Le
14 juillet 1900,
Joseph Conrad achève l'écriture du manuscrit de son roman
Lord Jim.
Source
Écrivain anglais d’origine polonaise, Joseph Conrad (Jozef Konrad Korzeniowski, 1857-1954) s’engage très jeune dans la marine. En 1894, troquant sa tenue d’officier pour le mariage et la littérature, il se lance dans l’écriture romanesque.
Inspirée par son expérience d’aventurier et son observation des hommes de la mer, l'œuvre de Joseph Conrad, souvent considérée comme exotique, lui vaut d’être assimilée à celle de Rudyard Kipling. Conrad est pourtant aux antipodes de l’auteur du Livre de la jungle. Dénonçant les dégâts du colonialisme, Conrad s’en prend aux passions des hommes. Ainsi de lord Jim, qui, hanté par la trahison, déserte son bateau et passe sa vie à expier. Ou à trahir de nouveau. Jusqu’à périr, puni par d’autres hommes.
Les héros de Joseph Conrad, marqués par la conscience malheureuse de leur époque, inspireront des auteurs aussi différents que Marcel Proust, William Faulkner ou Albert Camus.
EXTRAIT de LORD JIM
Il commençait à faire nuit. Des torches brillaient çà et là. Les gens que Jim croisait, paraissaient frappés d’épouvante, et s’effaçaient vivement pour le laisser passer. Les gémissements des femmes descendaient sur la pente. La cour était pleine de Bugis en armes avec leurs serviteurs, et d’habitants de la ville.
« Je ne sais à quel but répondait réellement une telle assemblée. Étaient-ce préparatifs de guerre ou de vengeance, ou dispositions prises pour repousser une invasion menaçante ? Bien des jours passèrent sur le pays avant que les gens cessassent de rester sur le qui-vive, tremblant et guettant le retour des blancs aux longues barbes et aux vêtements en loques, dont les relations exactes avec leur seigneur blanc demeurèrent toujours mystérieuses à leurs yeux. Même pour ces esprits simples, le pauvre Jim reste dans l’ombre d’un nuage.
« Seul, immense, désolé, ses deux pistolets de pierre sur les genoux, Doramin était assis dans son fauteuil, en face de la morne assemblée. Quand Jim parut, des exclamations retentirent ; toutes les têtes se tournèrent d’un seul coup; la foule s’ouvrit à droite et à gauche, et il s’avança le long d’un chemin de regards détournés. Des murmures, de chuchotements l’accompagnaient: - « C’est lui qui a tramé tout le mal… » - « Il possède un charme… » Il entendait… peut-être !

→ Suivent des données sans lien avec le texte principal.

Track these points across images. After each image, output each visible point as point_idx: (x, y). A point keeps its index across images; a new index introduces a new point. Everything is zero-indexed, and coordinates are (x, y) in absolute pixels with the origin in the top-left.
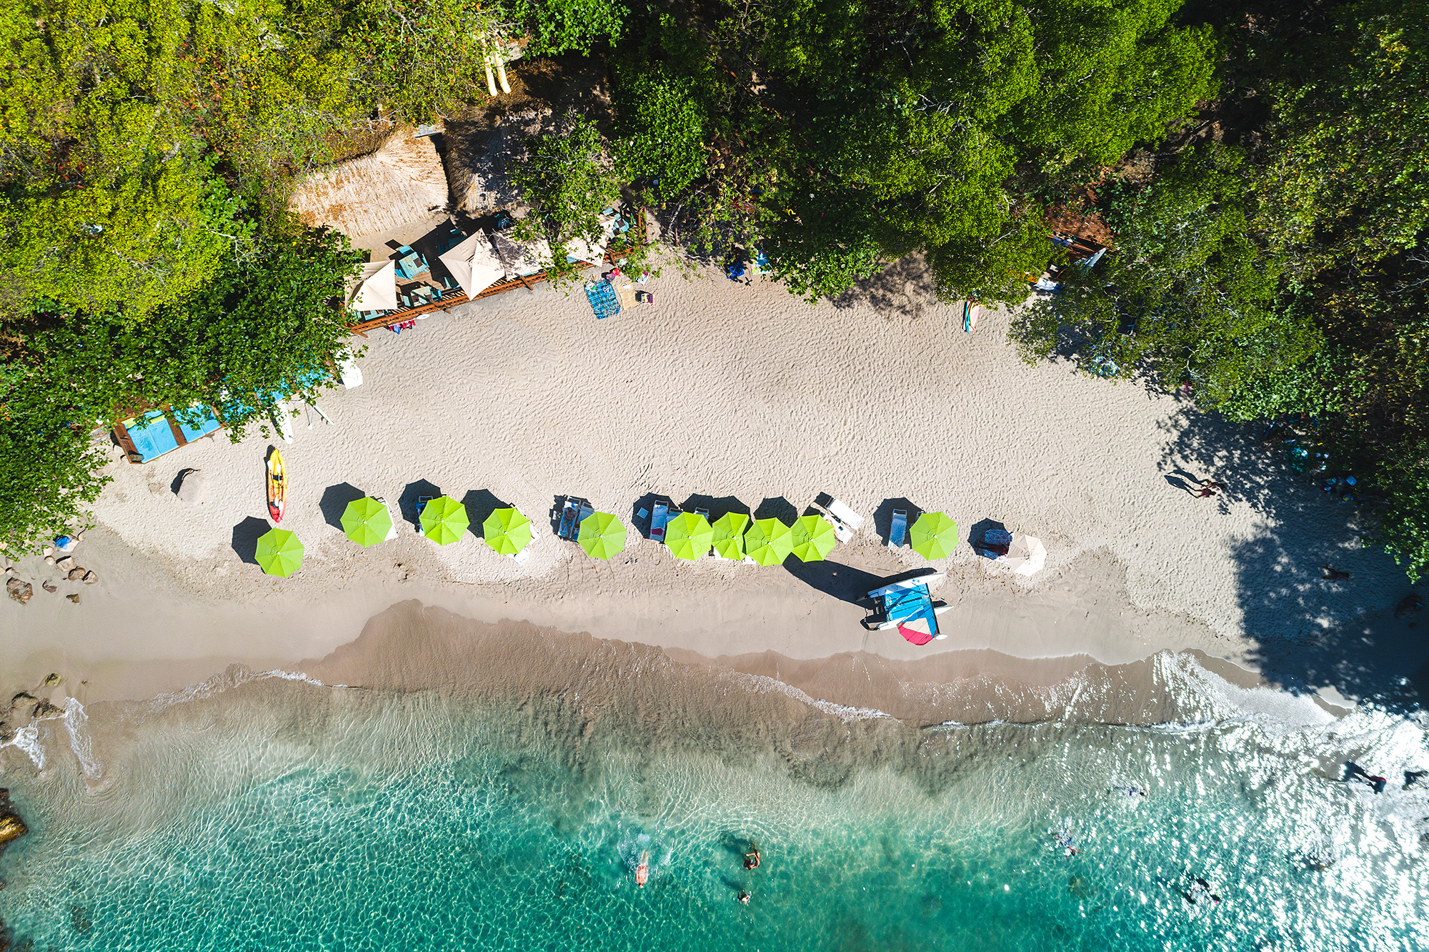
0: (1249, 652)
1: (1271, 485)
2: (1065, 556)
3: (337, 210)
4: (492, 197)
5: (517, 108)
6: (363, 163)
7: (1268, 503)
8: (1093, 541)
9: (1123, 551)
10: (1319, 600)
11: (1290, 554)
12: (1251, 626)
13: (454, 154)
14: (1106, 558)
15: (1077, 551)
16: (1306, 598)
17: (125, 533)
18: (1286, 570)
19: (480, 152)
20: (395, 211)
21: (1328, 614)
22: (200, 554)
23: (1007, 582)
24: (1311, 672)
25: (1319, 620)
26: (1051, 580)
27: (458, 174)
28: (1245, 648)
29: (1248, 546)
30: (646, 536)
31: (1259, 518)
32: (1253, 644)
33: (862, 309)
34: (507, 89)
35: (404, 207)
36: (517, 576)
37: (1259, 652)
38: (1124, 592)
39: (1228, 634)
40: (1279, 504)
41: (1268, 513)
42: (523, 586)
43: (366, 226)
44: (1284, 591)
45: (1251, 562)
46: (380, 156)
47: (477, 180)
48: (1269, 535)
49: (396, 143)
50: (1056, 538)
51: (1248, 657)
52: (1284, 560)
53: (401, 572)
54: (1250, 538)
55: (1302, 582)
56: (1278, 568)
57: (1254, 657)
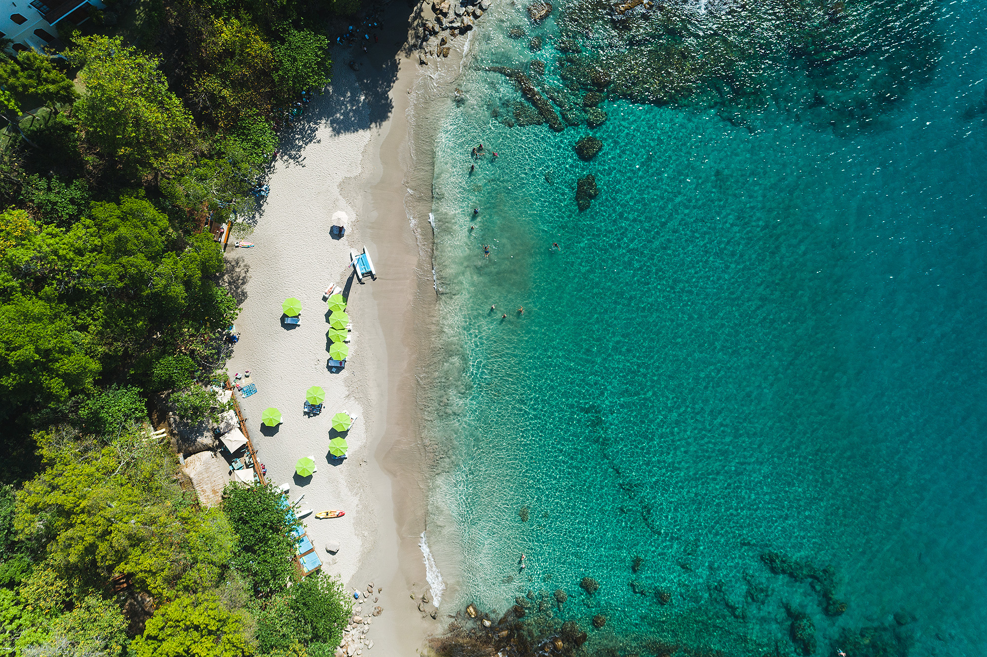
0: (376, 126)
1: (309, 122)
2: (342, 202)
3: (215, 492)
4: (206, 434)
5: (170, 425)
6: (195, 482)
7: (316, 123)
8: (336, 191)
9: (339, 179)
10: (354, 100)
11: (336, 113)
12: (365, 126)
13: (191, 449)
14: (342, 186)
15: (340, 197)
16: (353, 106)
17: (353, 572)
18: (342, 114)
19: (188, 439)
20: (214, 470)
21: (359, 97)
22: (360, 543)
23: (354, 224)
24: (383, 102)
25: (362, 100)
26: (352, 207)
27: (198, 447)
28: (374, 128)
29: (334, 130)
30: (344, 368)
31: (322, 126)
32: (373, 125)
33: (247, 288)
34: (164, 430)
35: (212, 467)
36: (362, 418)
37: (376, 123)
38: (355, 178)
39: (369, 136)
40: (316, 119)
41: (320, 123)
42: (366, 415)
43: (221, 482)
44: (351, 114)
45: (340, 128)
46: (191, 476)
47: (199, 440)
48: (329, 122)
49: (187, 471)
50: (335, 206)
52: (338, 115)
53: (364, 464)
54: (331, 129)
55: (346, 108)
56: (342, 117)
57: (378, 125)
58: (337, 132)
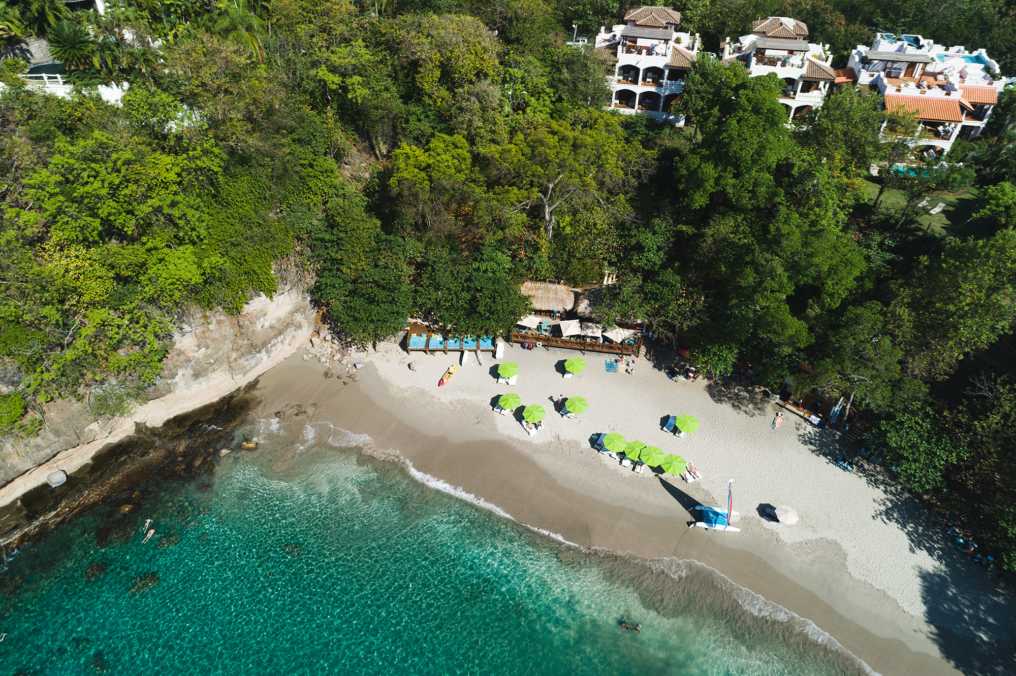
0: (931, 633)
1: (942, 550)
4: (589, 309)
7: (940, 558)
8: (828, 535)
9: (846, 546)
11: (957, 589)
14: (835, 546)
15: (818, 536)
16: (970, 617)
18: (955, 596)
19: (591, 296)
21: (986, 633)
23: (773, 533)
25: (980, 634)
26: (800, 543)
27: (579, 300)
29: (929, 575)
30: (592, 446)
31: (936, 563)
32: (933, 628)
37: (938, 636)
38: (844, 565)
39: (912, 613)
40: (947, 561)
41: (941, 563)
44: (955, 608)
45: (932, 583)
47: (587, 302)
48: (942, 574)
51: (930, 635)
52: (954, 591)
54: (931, 572)
55: (967, 607)
56: (950, 593)
57: (934, 637)
58: (925, 577)
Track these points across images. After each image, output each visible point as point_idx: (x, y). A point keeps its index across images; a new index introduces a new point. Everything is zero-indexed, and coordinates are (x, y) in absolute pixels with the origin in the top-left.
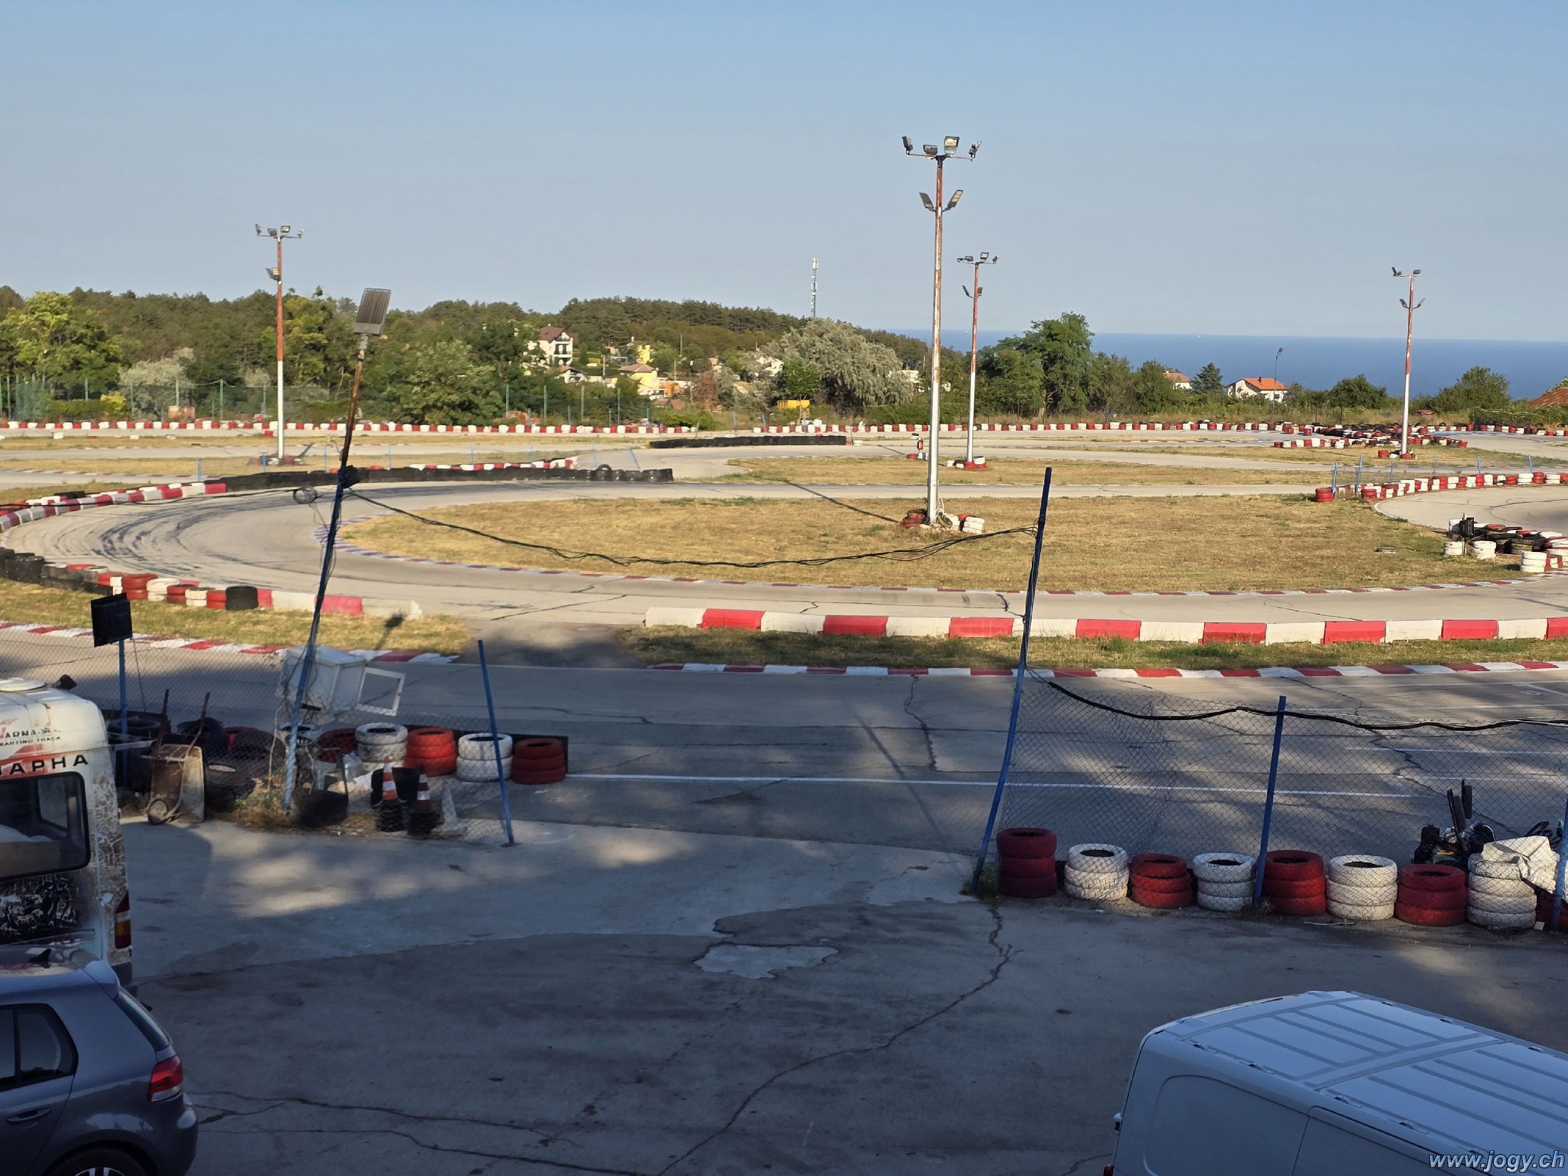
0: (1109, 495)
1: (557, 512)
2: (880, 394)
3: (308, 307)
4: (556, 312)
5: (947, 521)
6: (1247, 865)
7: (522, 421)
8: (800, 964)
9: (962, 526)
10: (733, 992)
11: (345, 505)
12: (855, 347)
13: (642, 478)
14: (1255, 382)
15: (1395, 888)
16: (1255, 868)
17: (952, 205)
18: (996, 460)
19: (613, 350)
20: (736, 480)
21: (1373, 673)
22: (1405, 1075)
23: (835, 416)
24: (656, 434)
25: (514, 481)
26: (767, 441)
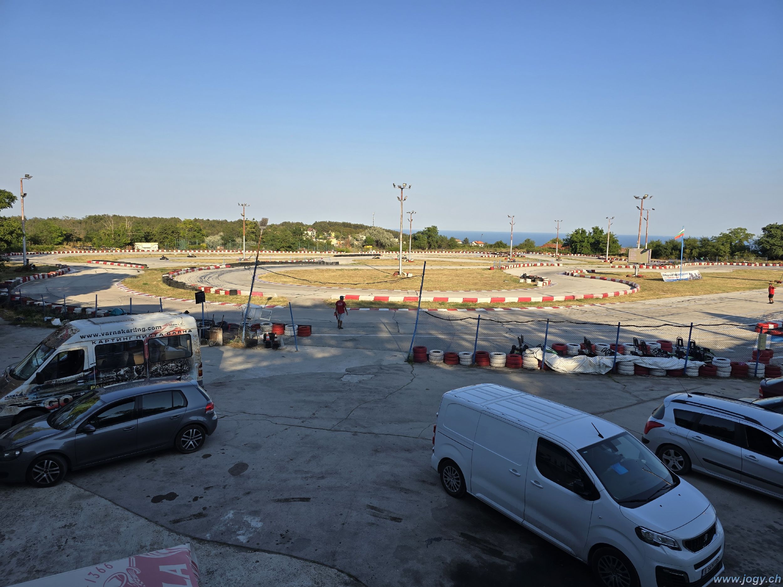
0: (442, 268)
1: (311, 272)
2: (389, 244)
3: (251, 223)
4: (311, 225)
5: (404, 274)
6: (472, 354)
7: (303, 250)
8: (366, 379)
9: (407, 275)
10: (349, 386)
11: (257, 270)
12: (383, 233)
13: (332, 264)
14: (477, 242)
15: (505, 360)
16: (473, 355)
17: (405, 200)
18: (416, 260)
19: (325, 234)
20: (354, 264)
21: (502, 310)
22: (504, 403)
23: (378, 249)
24: (335, 254)
25: (301, 265)
26: (362, 255)
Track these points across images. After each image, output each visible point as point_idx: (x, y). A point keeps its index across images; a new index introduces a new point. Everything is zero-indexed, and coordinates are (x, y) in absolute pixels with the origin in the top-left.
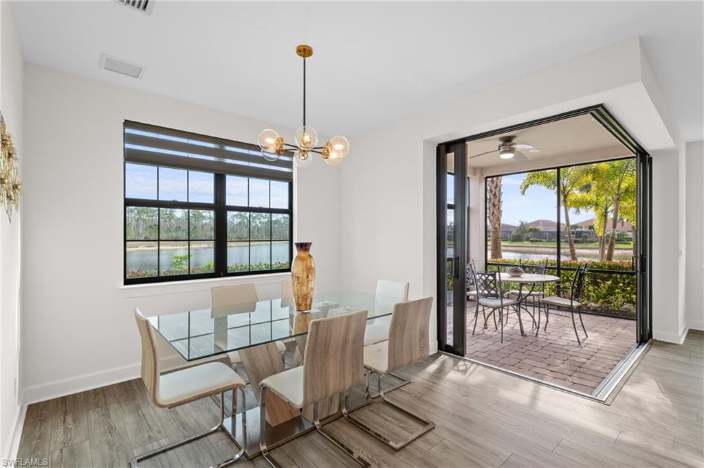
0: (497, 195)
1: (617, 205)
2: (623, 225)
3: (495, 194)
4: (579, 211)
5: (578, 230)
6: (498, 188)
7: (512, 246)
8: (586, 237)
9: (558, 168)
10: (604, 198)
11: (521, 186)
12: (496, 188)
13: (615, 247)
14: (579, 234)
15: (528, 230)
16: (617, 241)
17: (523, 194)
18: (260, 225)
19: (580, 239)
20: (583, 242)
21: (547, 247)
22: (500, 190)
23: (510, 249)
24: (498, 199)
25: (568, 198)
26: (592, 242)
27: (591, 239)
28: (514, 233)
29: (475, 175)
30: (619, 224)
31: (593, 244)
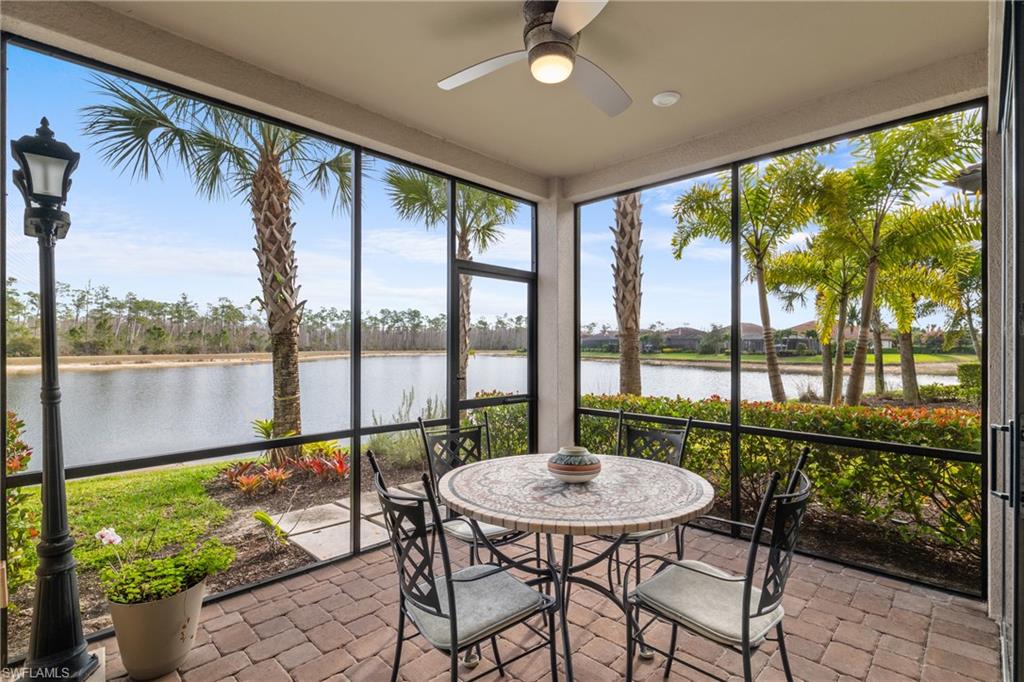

Quand il parut dans le cercle de lumière des torches, les lamentations des femmes cessèrent subitement. Doramin ne leva pas la tête, et Jim resta un instant silencieux devant lui. Puis, regardant à sa gauche, il marcha de ce côté, à pas mesuré . La mère de Dain Waris était prosternée à la tête du cadavre, et ses cheveux gris épars couvraient son visage. Jim s’avança lentement, regarda le corps de son ami, en soulevant le linceul, puis le laissa retomber, sans un mot. Il revint doucement vers Doramin.
- « Il est venu ! Il est venu ! » ce murmure qui courait sur les lèvres des assistants accompagnait ses pas. - « Il a tout pris sur sa tête ! » lança une voix très haute. Jim entendit ces mots et se retourna vers la foule. - « Oui, sur ma tête ! » Quelques uns des hommes reculèrent. Jim attendit un instant devant Doramin, puis dit doucement : - « Je suis venu tout prêt et sans armes », reprit-il… »
Joseph Conrad, Lord Jim, Éditions Gallimard, 1979, pp. 355-356. Traduction de Philippe Neel.
:-) sto leggendo a ritroso
Rédigé par : paolo | 14 juillet 2006 à 07:55
Une lecture qui ne peut s'oublier. Pourquoi ? Il y a ce long procès pour désertion et lâcheté, d'abord. Puis cette longue dépense dans une vie de courage. Lâcheté surprise en soi-même, irréversible, dans l'instant : "sauver sa peau". Et une source inépuisable de courage dans le même être, dans la durée. Et puis une écriture, une construction, une intelligence du récit qui rend le lecteur intelligent. J.-M.
Rédigé par : Jean-Marie | 14 juillet 2006 à 23:58
Merci, Jean-Marie, de ce très beau commentaire, tout en finesse, comme vous savez le faire. Et qui va bien au-delà de simples réminiscences de lectures lointaines.